Note: The key input (source) files are the SDTM metadata files (source_study, source_tables, source_columns, source_codelists, source_values, and source_documents), not the SDTM domain data sets. The source files to create a Define-XML 2.0 file have a different structure than the source files to create a CRT-DDS 1.0 file.
In the sample study, the source files for the SDTM 3.1.2 study are in the sample study library directory/cdisc-definexml-2.0-1.6/sascstdemodata/cdisc-sdtm-3.1.2/metadata directory.

Step 2: Create the define.xml File

At this point, all available content for the define.xml file has been captured in the SAS representation (31 data sets) of the CDISC Define-XML 2.0 standard. The SAS Clinical Standards Toolkit provides a sample driver program, create_definexml.sas. This program builds and validates the define-sdtm-3.1.2.xml file. Submit the create_definexml.sas driver program.
In this driver, the call to the primary task macro requests that the default style sheet provided by SAS (the source of which is CDISC) be copied to the folder location containing the generated define.xml file. The macro is located in the global standards library directory/standards/cdisc-definexml-2.0-1.6/macros directory.
Here is the macro:
%define_write(_cstCreateDisplayStyleSheet=1,
     _cstHeaderComment=%str(Produced from SAS data using the SAS
     Clinical Standards Toolkit &_cstVersion)); 
Here is a portion of the define-sdtm-3.1.2.xml file as rendered by the default style sheet. Hyperlinks among tables, columns, codelists, and other file elements are provided.
Partial Sample define-sdtm-3.1.2.xml File (as Rendered by the Default Style Sheet)
Partial Sample define-sdtm-3.1.2.xml File
The final task in the sample create_definexml.sas driver is to call the cstutilxmlvalidate macro to perform the schema validation. This involves verifying that the Define-XML define.xml file is valid structurally and syntactically according to the XML schema.
Note: The SAS Clinical Standards Toolkit 1.6 does not contain validation checks to validate the SAS representation of the Define-XML 2.0 standard. It is expected that version 1.7 of the SAS Clinical Standards Toolkit will contain validation methodology that goes beyond XML schema validation.

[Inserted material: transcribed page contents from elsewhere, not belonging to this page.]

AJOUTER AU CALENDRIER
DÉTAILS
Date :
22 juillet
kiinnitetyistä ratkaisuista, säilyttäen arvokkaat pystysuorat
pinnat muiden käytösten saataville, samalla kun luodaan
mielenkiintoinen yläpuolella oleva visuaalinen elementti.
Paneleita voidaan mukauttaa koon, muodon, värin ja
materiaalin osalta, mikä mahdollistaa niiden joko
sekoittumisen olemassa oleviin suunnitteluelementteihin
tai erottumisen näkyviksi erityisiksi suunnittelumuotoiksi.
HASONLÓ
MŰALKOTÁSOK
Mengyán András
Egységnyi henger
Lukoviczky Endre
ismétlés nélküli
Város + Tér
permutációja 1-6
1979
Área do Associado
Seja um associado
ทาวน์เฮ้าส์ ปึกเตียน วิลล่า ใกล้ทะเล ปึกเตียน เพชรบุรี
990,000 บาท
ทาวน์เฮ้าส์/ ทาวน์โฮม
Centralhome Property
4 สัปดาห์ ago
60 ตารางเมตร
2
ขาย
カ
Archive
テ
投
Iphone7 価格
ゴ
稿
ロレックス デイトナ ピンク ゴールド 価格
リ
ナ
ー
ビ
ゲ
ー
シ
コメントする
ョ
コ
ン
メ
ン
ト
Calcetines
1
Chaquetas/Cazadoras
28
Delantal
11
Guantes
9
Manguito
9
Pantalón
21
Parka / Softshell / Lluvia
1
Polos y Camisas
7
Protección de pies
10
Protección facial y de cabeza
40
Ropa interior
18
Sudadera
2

Here is a sample Results data set produced by the validation process:
Partial Sample Results Data Set (CDISC Define-XML 2.0 Create Process)
Partial Sample Results Data Set (CDISC Define-XML 2.0 Create Process)
The Results data set provides process information and the location of the generated define-sdtm-3.1.2.xml file. The Results data set confirms that no problems were found with the file after validation of the file.